* _EXERCISE GOAL_
The number of lines in the entries below holding the word "size" is all that is needed here.

Records contained in a dataset
<<<<

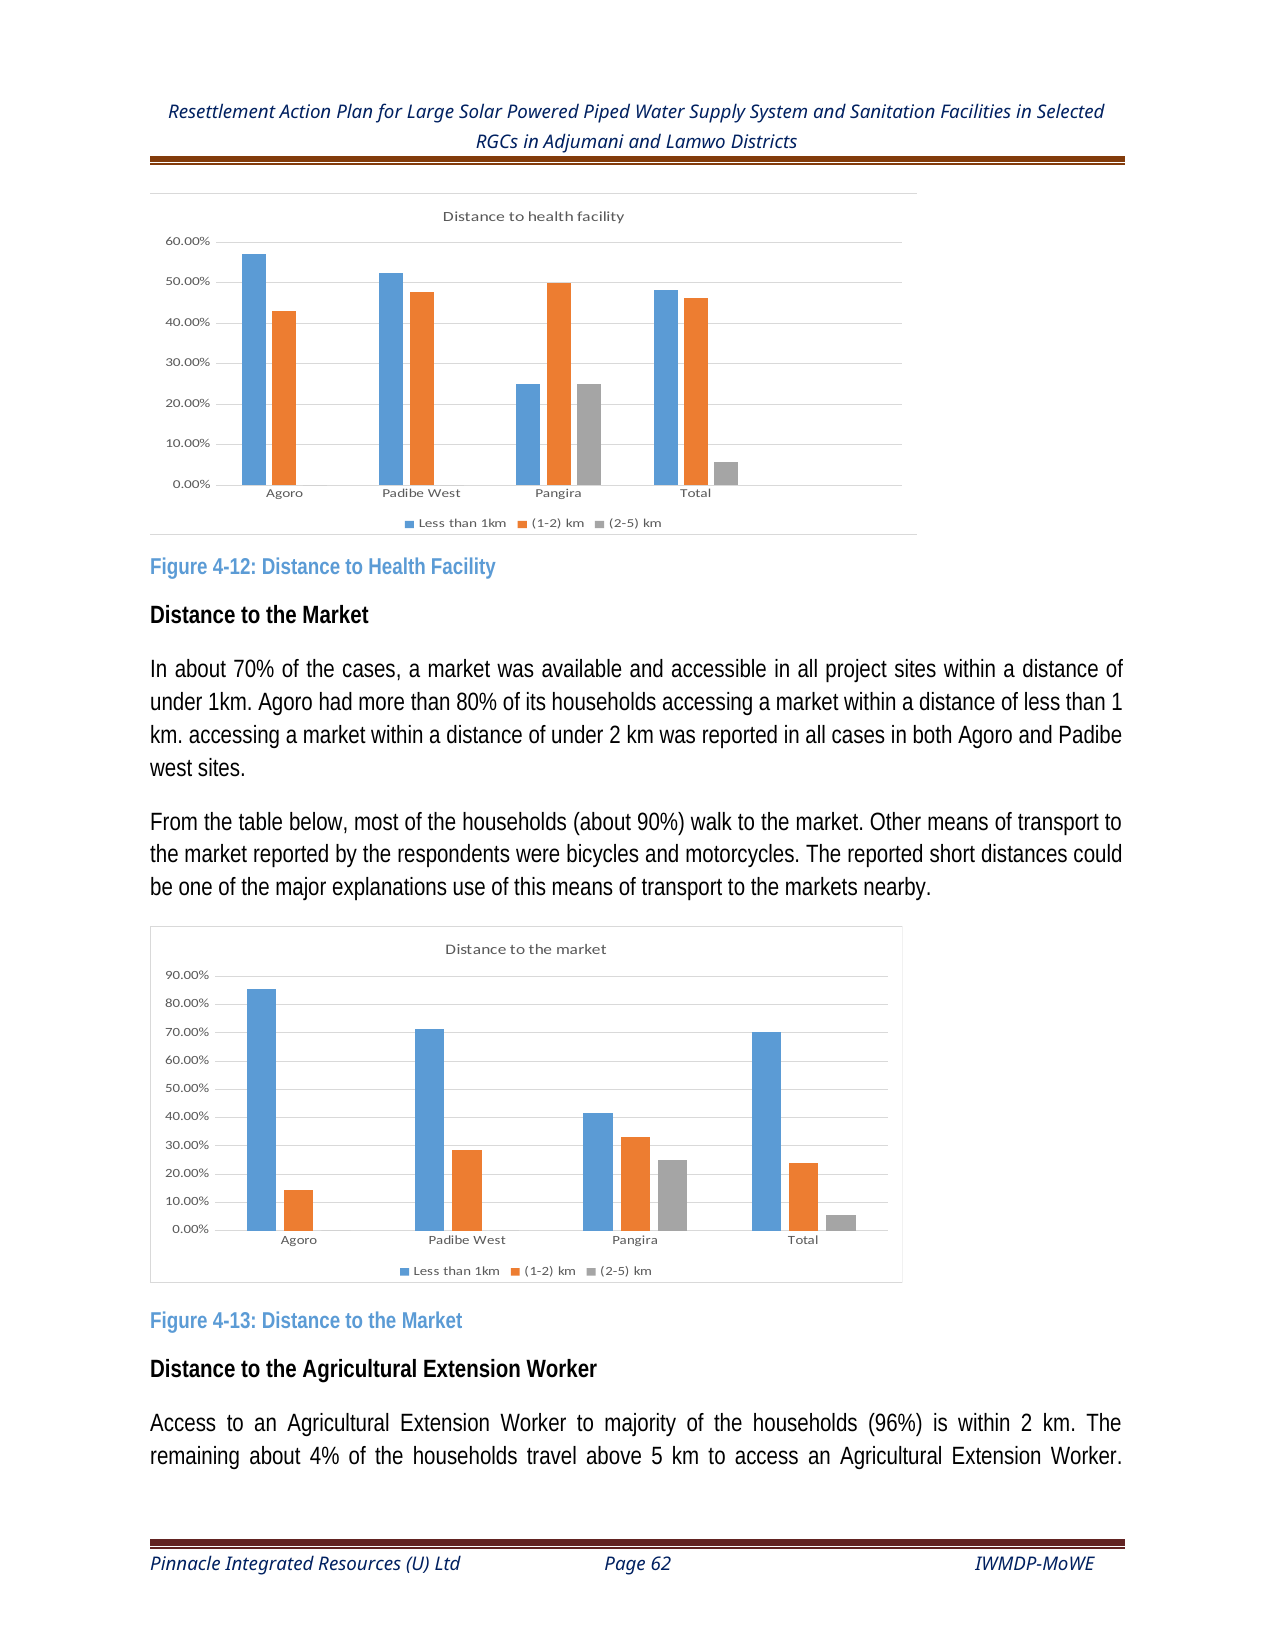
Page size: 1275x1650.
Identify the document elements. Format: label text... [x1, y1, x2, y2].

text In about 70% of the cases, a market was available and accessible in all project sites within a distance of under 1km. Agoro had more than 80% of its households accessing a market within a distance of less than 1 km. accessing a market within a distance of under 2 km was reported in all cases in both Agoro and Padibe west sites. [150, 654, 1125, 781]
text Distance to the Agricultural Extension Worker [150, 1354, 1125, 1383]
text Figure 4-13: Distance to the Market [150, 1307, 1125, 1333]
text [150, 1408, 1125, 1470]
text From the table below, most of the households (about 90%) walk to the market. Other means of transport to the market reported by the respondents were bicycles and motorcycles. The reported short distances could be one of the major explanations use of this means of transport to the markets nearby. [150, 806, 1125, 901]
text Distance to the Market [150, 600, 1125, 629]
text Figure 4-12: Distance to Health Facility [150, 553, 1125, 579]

>>>>
<<<<

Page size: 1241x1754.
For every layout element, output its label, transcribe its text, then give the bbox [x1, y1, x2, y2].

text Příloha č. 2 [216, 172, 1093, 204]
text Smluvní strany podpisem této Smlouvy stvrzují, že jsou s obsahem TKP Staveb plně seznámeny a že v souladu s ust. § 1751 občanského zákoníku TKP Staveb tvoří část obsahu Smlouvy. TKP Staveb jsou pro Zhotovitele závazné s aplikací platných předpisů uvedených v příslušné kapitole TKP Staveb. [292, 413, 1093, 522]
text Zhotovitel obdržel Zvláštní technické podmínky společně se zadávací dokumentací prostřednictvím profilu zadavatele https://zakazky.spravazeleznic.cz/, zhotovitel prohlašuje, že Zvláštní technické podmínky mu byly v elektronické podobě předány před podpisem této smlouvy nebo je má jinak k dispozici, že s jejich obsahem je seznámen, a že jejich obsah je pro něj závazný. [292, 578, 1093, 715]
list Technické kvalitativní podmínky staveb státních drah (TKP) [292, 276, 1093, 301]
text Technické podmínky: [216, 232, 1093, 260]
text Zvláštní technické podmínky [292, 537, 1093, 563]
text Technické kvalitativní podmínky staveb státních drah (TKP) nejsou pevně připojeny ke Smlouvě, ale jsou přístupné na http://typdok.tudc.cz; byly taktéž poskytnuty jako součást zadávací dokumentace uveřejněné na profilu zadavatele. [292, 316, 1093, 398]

>>>>

* _RESPONSE TO THIS TASK_
2